EXCERPT TO READ START

One eighteenth-century highwayman, James MacLaine (various spellings) even wrote to one of his victims, the eminent Horace Walpole, 4th Earl of Orford, who MacLaine and his accomplice, Plunket(t), robbed one night in London’s then dodgy Hyde Park. Here it is, a tiny masterpiece of affected courtesy, bravado and defiance, the very essence of the ‘Gentleman highwayman’ image that MacLaine affected:
friday Evening [Nov. 10, 1749].
seeing an advertisement in the papers of to Day giveing an account of your being Rob’d by two Highway men on wedensday night last in Hyde Parke and during the time a Pistol being fired whether Intended or Accidentally was Doubtfull Oblidges Us to take this Method of assureing you that it was the latter and by no means Design’d Either to hurt or frighten you for tho’ we are Reduced by the misfortunes of the world and obliged to have Recourse to this method of getting money Yet we have Humanity Enough not to take any bodys life where there is Not a Nessecety for it.

EXCERPT TO READ END

◆ PROBLEMS AND TASKS:
(A) In the highwayman excerpt, in which park were Horace Walpole and his property robbed?
(B) Reproduce the highwayman excerpt word for word, everything from "One eighteenth-century highwayman, James" down to "[Nov. 10, 1749].".

EXTRACTED DATA START

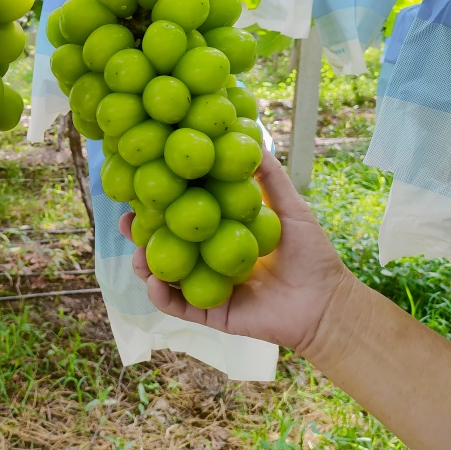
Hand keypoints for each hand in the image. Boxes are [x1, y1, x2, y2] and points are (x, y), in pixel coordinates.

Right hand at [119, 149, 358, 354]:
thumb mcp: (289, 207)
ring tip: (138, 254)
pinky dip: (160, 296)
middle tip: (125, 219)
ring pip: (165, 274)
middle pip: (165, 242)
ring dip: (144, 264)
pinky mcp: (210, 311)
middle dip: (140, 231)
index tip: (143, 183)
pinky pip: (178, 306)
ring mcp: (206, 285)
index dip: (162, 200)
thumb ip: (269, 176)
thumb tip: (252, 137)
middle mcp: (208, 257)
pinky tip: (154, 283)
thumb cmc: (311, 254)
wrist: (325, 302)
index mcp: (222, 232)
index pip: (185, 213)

EXTRACTED DATA END
EXTRACTED DATA START

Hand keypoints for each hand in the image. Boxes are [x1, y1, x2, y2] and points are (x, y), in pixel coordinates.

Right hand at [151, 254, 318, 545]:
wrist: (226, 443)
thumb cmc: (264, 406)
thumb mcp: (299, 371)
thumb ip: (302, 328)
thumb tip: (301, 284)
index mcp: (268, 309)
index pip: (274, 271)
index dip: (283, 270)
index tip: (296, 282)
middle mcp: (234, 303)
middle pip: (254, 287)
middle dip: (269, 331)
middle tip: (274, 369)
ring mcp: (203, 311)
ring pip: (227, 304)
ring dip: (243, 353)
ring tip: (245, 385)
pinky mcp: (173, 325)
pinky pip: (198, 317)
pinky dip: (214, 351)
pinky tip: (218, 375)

EXTRACTED DATA END
EXTRACTED DATA START

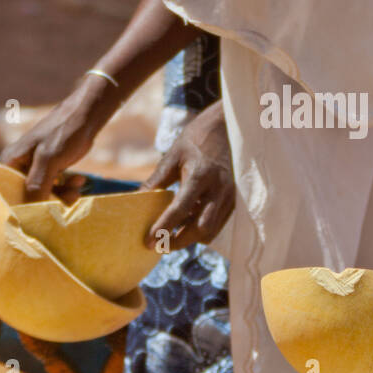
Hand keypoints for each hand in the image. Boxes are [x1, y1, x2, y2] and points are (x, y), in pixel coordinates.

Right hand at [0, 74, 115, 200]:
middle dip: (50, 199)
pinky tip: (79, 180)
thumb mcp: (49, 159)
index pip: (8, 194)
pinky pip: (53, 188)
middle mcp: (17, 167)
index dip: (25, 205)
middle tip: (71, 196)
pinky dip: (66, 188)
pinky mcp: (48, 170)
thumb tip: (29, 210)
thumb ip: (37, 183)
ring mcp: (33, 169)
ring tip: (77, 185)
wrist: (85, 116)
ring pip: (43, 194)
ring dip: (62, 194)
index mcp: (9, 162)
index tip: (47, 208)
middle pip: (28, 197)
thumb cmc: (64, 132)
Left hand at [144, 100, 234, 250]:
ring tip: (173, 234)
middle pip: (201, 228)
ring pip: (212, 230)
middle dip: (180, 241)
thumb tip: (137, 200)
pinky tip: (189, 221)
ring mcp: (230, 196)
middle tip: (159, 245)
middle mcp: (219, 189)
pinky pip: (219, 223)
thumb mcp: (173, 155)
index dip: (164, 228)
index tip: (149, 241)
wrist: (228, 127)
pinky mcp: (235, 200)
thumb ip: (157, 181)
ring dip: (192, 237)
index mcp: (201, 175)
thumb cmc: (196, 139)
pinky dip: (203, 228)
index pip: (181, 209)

EXTRACTED DATA END

◆ ANSWERS BY ITEM NUMBER:
(A) Hyde Park in London.

(B)
One eighteenth-century highwayman, James MacLaine (various spellings) even wrote to one of his victims, the eminent Horace Walpole, 4th Earl of Orford, who MacLaine and his accomplice, Plunket(t), robbed one night in London’s then dodgy Hyde Park. Here it is, a tiny masterpiece of affected courtesy, bravado and defiance, the very essence of the ‘Gentleman highwayman’ image that MacLaine affected:
friday Evening [Nov. 10, 1749].